As an Attending Surgeon and Associate Director of the General Surgery Residency Program at NYC Health + Hospitals/Lincoln, Dr. Laura Hyde finds some of her greatest satisfaction in the accomplishments of the residents she teaches. When a patient needed an emergency hand amputation after being struck by a subway train, Dr. Hyde watched with pride as her senior resident led the operation without her help. “I love to notice and celebrate the moments when a resident is able to do something that they could not have done three or six months before,” Dr. Hyde says. 

It was only three years ago that Dr. Hyde was herself a resident, at the University of California, San Francisco, followed by a surgical critical care fellowship at Brigham and Women’s Hospital in Boston.
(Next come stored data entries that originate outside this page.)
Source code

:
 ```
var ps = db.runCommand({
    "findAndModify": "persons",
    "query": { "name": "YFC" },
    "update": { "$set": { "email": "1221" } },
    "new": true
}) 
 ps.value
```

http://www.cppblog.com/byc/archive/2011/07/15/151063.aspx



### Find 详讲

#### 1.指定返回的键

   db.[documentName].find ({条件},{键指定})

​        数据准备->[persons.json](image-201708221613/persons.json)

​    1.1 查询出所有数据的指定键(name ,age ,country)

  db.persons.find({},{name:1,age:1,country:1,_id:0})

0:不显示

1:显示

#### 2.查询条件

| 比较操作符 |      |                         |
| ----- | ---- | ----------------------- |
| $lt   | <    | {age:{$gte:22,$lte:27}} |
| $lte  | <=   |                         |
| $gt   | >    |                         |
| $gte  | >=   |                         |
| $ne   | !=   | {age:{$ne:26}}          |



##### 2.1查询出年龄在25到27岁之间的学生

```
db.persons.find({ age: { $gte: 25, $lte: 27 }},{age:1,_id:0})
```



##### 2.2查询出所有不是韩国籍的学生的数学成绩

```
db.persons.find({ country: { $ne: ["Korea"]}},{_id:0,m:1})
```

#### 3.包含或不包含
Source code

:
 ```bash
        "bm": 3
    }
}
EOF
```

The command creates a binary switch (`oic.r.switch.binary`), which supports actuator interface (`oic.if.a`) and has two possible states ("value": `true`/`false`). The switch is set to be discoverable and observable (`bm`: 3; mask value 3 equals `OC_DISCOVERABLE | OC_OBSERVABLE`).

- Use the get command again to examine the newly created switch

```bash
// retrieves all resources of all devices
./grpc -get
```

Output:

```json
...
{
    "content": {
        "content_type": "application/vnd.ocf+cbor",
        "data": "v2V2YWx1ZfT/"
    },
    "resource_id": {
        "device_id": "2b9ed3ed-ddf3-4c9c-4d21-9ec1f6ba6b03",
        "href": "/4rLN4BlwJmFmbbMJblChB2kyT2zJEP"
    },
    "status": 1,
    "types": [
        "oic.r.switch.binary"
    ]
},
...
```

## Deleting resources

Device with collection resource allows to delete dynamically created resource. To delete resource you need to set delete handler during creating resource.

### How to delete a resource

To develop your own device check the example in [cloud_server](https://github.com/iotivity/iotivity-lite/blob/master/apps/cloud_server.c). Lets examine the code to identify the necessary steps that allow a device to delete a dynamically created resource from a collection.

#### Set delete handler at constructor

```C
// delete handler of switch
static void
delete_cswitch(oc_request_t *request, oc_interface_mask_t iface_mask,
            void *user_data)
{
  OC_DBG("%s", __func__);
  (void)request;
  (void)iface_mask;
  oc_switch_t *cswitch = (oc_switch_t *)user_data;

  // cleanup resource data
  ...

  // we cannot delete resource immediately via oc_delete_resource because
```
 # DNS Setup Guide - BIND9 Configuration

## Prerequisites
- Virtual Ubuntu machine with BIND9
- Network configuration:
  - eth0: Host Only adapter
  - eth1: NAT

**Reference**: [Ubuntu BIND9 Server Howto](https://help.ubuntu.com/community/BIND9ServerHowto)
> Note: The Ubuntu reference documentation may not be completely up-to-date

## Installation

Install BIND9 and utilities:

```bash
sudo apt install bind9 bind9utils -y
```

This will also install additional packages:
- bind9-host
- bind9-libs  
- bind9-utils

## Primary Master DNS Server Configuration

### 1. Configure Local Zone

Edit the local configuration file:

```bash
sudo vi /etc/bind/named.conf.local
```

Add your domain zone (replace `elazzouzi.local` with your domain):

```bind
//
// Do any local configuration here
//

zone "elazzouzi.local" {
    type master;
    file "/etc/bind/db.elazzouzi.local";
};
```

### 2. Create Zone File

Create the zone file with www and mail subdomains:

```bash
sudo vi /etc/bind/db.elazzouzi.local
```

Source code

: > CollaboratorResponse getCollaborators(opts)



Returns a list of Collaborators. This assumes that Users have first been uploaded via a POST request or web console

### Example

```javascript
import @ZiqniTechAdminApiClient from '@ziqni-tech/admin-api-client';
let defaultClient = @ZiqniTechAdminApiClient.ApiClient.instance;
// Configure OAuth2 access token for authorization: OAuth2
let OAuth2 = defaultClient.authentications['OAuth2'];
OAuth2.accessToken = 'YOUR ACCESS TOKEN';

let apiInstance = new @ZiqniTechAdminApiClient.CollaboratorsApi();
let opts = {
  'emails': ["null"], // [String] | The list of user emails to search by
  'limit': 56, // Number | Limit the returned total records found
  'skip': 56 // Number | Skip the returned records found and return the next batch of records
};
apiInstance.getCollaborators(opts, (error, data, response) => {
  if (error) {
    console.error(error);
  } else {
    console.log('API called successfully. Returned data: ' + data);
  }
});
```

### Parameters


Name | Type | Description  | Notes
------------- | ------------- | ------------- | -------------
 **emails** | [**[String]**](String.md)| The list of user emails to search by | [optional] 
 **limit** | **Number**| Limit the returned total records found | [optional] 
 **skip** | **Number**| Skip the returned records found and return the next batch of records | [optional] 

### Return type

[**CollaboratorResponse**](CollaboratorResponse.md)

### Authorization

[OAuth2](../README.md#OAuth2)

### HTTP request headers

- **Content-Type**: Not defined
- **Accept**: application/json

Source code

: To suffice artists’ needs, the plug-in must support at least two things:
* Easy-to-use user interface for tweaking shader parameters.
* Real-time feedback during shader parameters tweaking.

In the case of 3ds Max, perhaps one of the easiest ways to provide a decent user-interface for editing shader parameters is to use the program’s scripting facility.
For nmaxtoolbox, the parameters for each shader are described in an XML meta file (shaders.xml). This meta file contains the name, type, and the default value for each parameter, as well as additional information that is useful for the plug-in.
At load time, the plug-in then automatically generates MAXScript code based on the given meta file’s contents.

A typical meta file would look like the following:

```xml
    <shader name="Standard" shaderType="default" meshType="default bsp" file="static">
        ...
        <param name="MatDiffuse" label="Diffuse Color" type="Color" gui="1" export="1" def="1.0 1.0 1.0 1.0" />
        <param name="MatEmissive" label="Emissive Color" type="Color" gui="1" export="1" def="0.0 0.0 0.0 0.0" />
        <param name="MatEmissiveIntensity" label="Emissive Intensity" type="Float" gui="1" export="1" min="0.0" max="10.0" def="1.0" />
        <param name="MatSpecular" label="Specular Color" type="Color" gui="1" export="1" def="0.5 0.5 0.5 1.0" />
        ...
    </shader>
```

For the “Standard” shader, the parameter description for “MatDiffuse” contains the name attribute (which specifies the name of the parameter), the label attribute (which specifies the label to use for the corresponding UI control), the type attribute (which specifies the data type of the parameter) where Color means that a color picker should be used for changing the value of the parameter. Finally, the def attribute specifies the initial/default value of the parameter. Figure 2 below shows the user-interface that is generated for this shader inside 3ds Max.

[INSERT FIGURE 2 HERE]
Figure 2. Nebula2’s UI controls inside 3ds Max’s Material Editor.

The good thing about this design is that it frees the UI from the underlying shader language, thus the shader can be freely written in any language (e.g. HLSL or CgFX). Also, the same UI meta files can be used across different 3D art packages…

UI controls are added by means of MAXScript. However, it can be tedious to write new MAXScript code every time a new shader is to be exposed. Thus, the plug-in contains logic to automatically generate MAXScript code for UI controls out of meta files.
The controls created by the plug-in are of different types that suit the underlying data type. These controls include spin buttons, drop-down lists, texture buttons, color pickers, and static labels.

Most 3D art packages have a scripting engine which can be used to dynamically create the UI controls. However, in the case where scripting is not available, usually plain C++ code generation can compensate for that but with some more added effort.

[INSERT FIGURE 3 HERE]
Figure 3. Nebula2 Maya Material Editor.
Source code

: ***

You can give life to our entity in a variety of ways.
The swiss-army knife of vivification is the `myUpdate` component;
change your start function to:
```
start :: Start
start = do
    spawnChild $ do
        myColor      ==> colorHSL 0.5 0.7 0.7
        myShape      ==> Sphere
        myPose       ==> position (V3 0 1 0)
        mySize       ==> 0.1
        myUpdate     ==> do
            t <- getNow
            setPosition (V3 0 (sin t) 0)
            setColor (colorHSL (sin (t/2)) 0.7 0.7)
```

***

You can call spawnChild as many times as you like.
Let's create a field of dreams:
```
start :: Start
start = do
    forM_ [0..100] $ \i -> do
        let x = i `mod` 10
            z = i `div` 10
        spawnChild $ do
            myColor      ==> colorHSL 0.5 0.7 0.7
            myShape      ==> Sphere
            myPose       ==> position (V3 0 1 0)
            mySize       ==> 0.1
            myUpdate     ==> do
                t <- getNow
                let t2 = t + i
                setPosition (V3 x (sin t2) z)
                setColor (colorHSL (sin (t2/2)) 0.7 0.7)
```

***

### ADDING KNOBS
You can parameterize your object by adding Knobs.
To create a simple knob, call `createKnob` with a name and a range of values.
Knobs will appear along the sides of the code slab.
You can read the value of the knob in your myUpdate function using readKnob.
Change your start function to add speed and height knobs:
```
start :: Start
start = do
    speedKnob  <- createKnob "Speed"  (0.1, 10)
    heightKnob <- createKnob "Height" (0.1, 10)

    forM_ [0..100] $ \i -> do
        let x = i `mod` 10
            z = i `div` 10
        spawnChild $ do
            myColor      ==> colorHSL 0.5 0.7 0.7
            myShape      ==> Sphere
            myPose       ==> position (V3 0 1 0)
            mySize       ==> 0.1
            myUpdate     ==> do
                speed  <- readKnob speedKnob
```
Since joining Lincoln in 2021, she has quickly come to appreciate the challenges of working in New York’s public health system. “Most of our patients face many obstacles that complicate their medical care,” she says. “It is both difficult and immensely rewarding to partner with patients to ensure they receive optimal care despite these barriers.” 

Dr. Hyde draws on personal experience to connect with patients at their most difficult times. When she was young, her grandparents’ prolonged illnesses made an indelible impression. “I watched my mother and her siblings try to make decisions together, which gave me an appreciation for the subtlety of medical decision making.” She also spent a year earning a Masters of Public Health at Columbia University, “which continues to inform my approach to patient care.” 

She also enjoys the variety: Emergency surgery for a traumatic injury one day, an appendicitis case the next. “And then I’ll spend a week in the surgical ICU using my brain in an entirely different way to manage critically ill patients with multi-organ failure.” In all cases, “To me, there is a sacred bond when a patient trusts you enough to allow you to operate on them. I don’t take that for granted.”